Au vu de tout cela, une conception anarchiste du territoire serait bien celle d’une terre récupérée, déprivatisée, utilisée en fonction des besoins de la vie et non des profits et du luxe, la
conception d’un espace à l’intérieur duquel une population a décidé de s’organiser de manière indépendante de l’extérieur, sur une base volontaire et libre. Que cette conception soit aussi celle
des zapatistes, on peut s’en assurer par l’observation des panneaux signalant les limites du territoire zapatiste, qui portent tous la mention: «Vous êtes en territoire zapatiste en rébellion. Ici le peuple commande et le gouvernement obéit», et parfois ajoutent : « Sont strictement
interdits le trafic d’armes, la plantation et la consommation de drogues, les boissons enivrantes, la vente de bois. Non à la destruction de la nature.»
On est loin de l’identification chauvine à un découpage hérité des aléas de l’histoire et du hasard de la naissance; et sans doute tout aussi loin de l’universalisme abstrait des « citoyens du
monde » qui, pour être de partout, doivent n’être de nulle part, non en termes géographiques mais en termes politiques. Car penser qu’il est indifférent de s’établir n’importe où ou même de ne jamais s’établir relève de l’angélisme ou de l’absence totale de sens politique. Et l’on peut désormais mieux comprendre les ravages du déracinement lors des exodes ruraux, que ce soit à l’époque de la première révolution industrielle ou à l’époque actuelle où ce phénomène atteint des proportions gigantesques. La prolétarisation n’est pas due dans ce cas au déplacement lui-même, ni au contraste entre vie rurale et vie urbaine ; elle est due, bien entendu, à la perte des
moyens de production, mais aussi à la destruction du tissu social qui unissait des familles se côtoyant depuis des générations et qui garantissait l’entraide ou le rassemblement des forces en cas de besoin.
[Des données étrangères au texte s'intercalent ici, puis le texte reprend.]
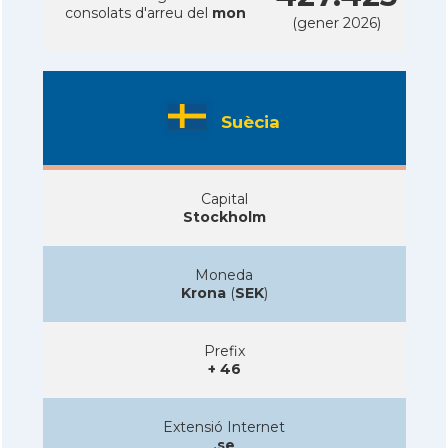
consolats d'arreu del
mon
(gener 2026)
Suècia
Capital
Stockholm
Moneda
Krona
(
SEK
)
Prefix
+ 46
Extensió Internet
.se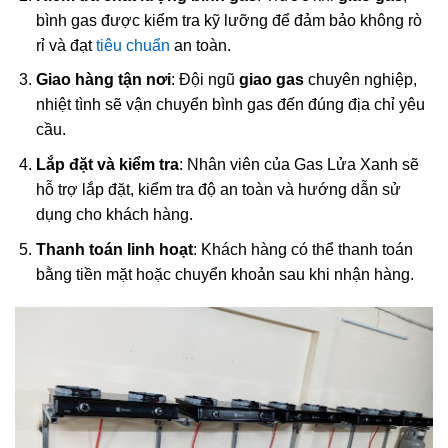
bình gas được kiểm tra kỹ lưỡng để đảm bảo không rò
rỉ và đạt
tiêu chuẩn
an toàn.
Giao hàng tận nơi
: Đội ngũ
giao gas
chuyên nghiệp,
nhiệt tình sẽ vận chuyển bình gas đến đúng địa chỉ yêu
cầu.
Lắp đặt và kiểm tra
: Nhân viên của Gas Lửa Xanh sẽ
hỗ trợ lắp đặt, kiểm tra độ an toàn và hướng dẫn sử
dụng cho khách hàng.
Thanh toán linh hoạt
: Khách hàng có thể thanh toán
bằng tiền mặt hoặc chuyển khoản sau khi nhận hàng.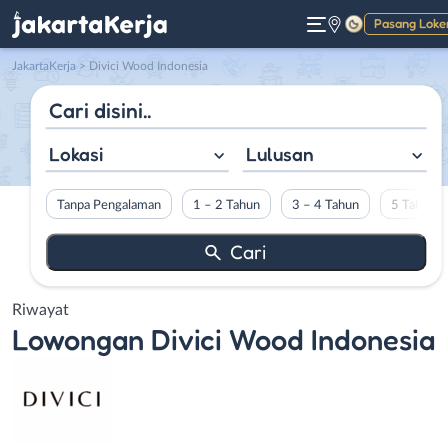
Pasang Loke
Gelap
JakartaKerja
>
Divici Wood Indonesia
Lokasi
Lulusan
Tanpa Pengalaman
1 – 2 Tahun
3 – 4 Tahun
5 Tahun L
Riwayat
Lowongan
Divici Wood Indonesia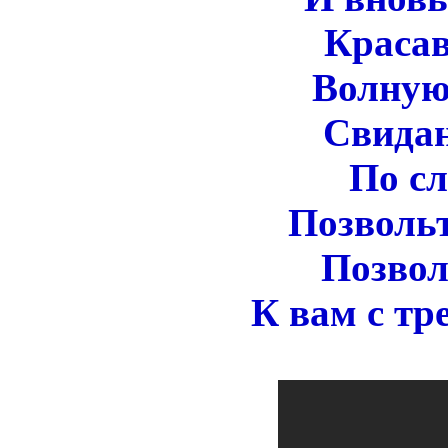
Красав
Волную
Свида
По с
Позвольт
Позвол
К вам с тр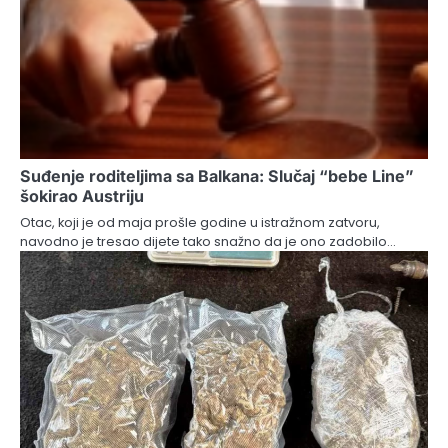
Suđenje roditeljima sa Balkana: Slučaj “bebe Line”
šokirao Austriju
Otac, koji je od maja prošle godine u istražnom zatvoru,
navodno je tresao dijete tako snažno da je ono zadobilo…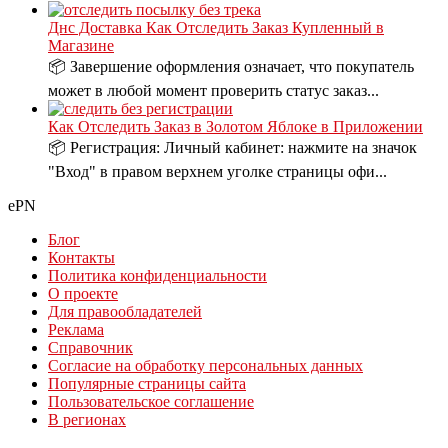
Днс Доставка Как Отследить Заказ Купленный в
Магазине
📦 Завершение оформления означает, что покупатель
может в любой момент проверить статус заказ...
Как Отследить Заказ в Золотом Яблоке в Приложении
📦 Регистрация: Личный кабинет: нажмите на значок
"Вход" в правом верхнем уголке страницы офи...
ePN
Блог
Контакты
Политика конфиденциальности
О проекте
Для правообладателей
Реклама
Справочник
Согласие на обработку персональных данных
Популярные страницы сайта
Пользовательское соглашение
В регионах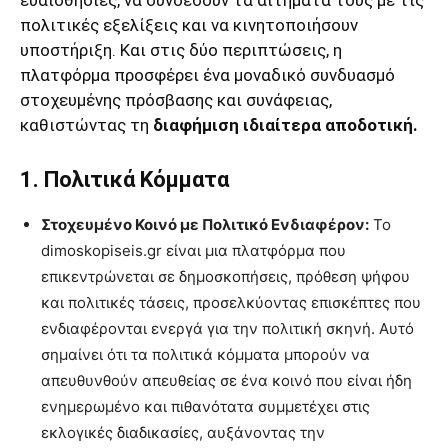
ευαισθησίες, να συνδέσουν τα αιτήματά τους με τις
πολιτικές εξελίξεις και να κινητοποιήσουν
υποστήριξη. Και στις δύο περιπτώσεις, η
πλατφόρμα προσφέρει ένα μοναδικό συνδυασμό
στοχευμένης πρόσβασης και συνάφειας,
καθιστώντας τη
διαφήμιση ιδιαίτερα αποδοτική.
1. Πολιτικά Κόμματα
Στοχευμένο Κοινό με Πολιτικό Ενδιαφέρον:
Το
dimoskopiseis.gr είναι μια πλατφόρμα που
επικεντρώνεται σε δημοσκοπήσεις, πρόθεση ψήφου
και πολιτικές τάσεις, προσελκύοντας επισκέπτες που
ενδιαφέρονται ενεργά για την πολιτική σκηνή. Αυτό
σημαίνει ότι τα πολιτικά κόμματα μπορούν να
απευθυνθούν απευθείας σε ένα κοινό που είναι ήδη
ενημερωμένο και πιθανότατα συμμετέχει στις
εκλογικές διαδικασίες, αυξάνοντας την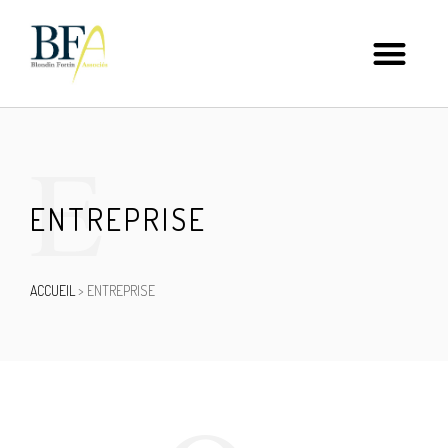
E
ENTREPRISE
ACCUEIL
>
ENTREPRISE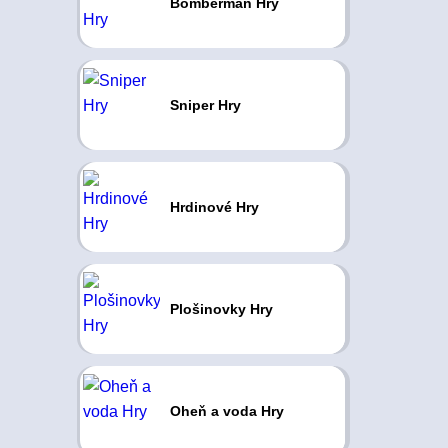
Bomberman Hry
Sniper Hry
Hrdinové Hry
Plošinovky Hry
Oheň a voda Hry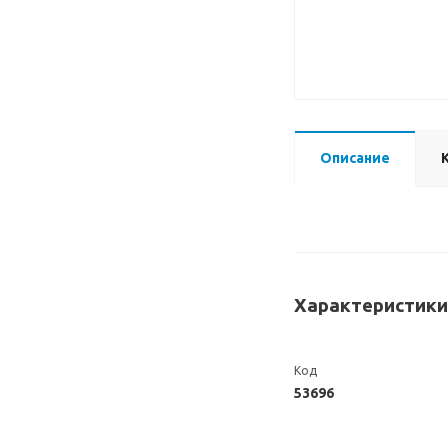
Описание
Характеристики
Код
53696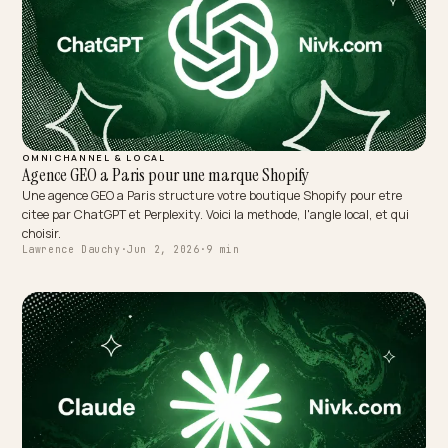
OMNICHANNEL & LOCAL
Agence GEO a Paris pour une marque Shopify
Une agence GEO a Paris structure votre boutique Shopify pour etre
citee par ChatGPT et Perplexity. Voici la methode, l'angle local, et q
choisir.
Lawrence Dauchy
·
Jun 2, 2026
·
9 min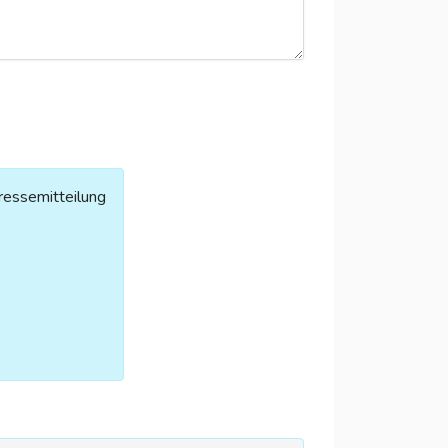
ressemitteilung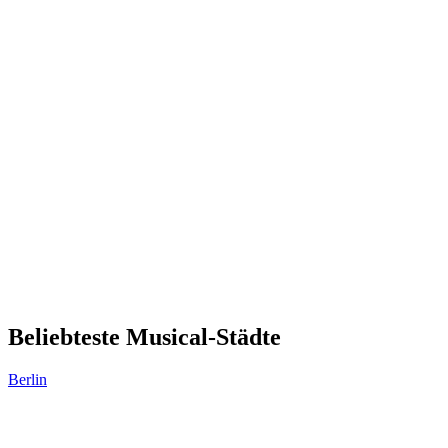
Beliebteste Musical-Städte
Berlin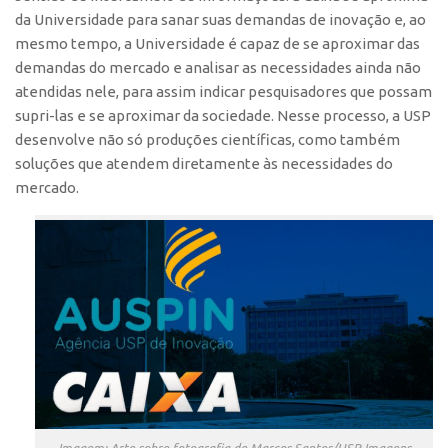
da Universidade para sanar suas demandas de inovação e, ao
CEPIX
mesmo tempo, a Universidade é capaz de se aproximar das
CPEs
demandas do mercado e analisar as necessidades ainda não
atendidas nele, para assim indicar pesquisadores que possam
INCTs
supri-las e se aproximar da sociedade. Nesse processo, a USP
PRPI/USP
desenvolve não só produções científicas, como também
soluções que atendem diretamente às necessidades do
InovaUSP
mercado.
Comunicação
Eventos
Agenda AUSPIN
Fala Inovação
Premiações
Edição 2025
Edição 2021
Edição 2019
Imagem: Arte sobre fotografia de Marcos Santos/USP Imagens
Sur ce point aussi certaines luttes actuelles jettent un éclairage rétrospectif:
lors de l’insurrection d’Oaxaca au Mexique, les habitants des banlieues de la capitale, qui résultent d’un peuplement récent dû à l’exode rural, se sont extraordinairement entraidés et unis dans la lutte, précisément, disent certains observateurs, parce qu’ils avaient conservé dans leur déplacement les liens qui les unissaient dans leur village d’origine. Autrement dit, tout changement de territoire au sens géographique du terme, toute modification radicale du
cadre de vie, ne détruit pas nécessairement la culture symbolique d’origine, en particulier la manière de concevoir les relations entre individus et collectivités.
En revanche, dans cet exemple, la perte des moyens de production est bien réelle et rend effectivement difficile, si pas impossible, l’autonomie par rapport au système économique et politique global.
L’ancrage dans un territoire, par conséquent, au sens de la devise des Sans-Terre: «Occupar, resistir, producir», est une condition indispensable de l’autonomie, même si pour être libre et a
fortiori anarchiste ce territoire doit être défini par le projet qui y est développé et non par un héritage religieux, familial ou traditionnel.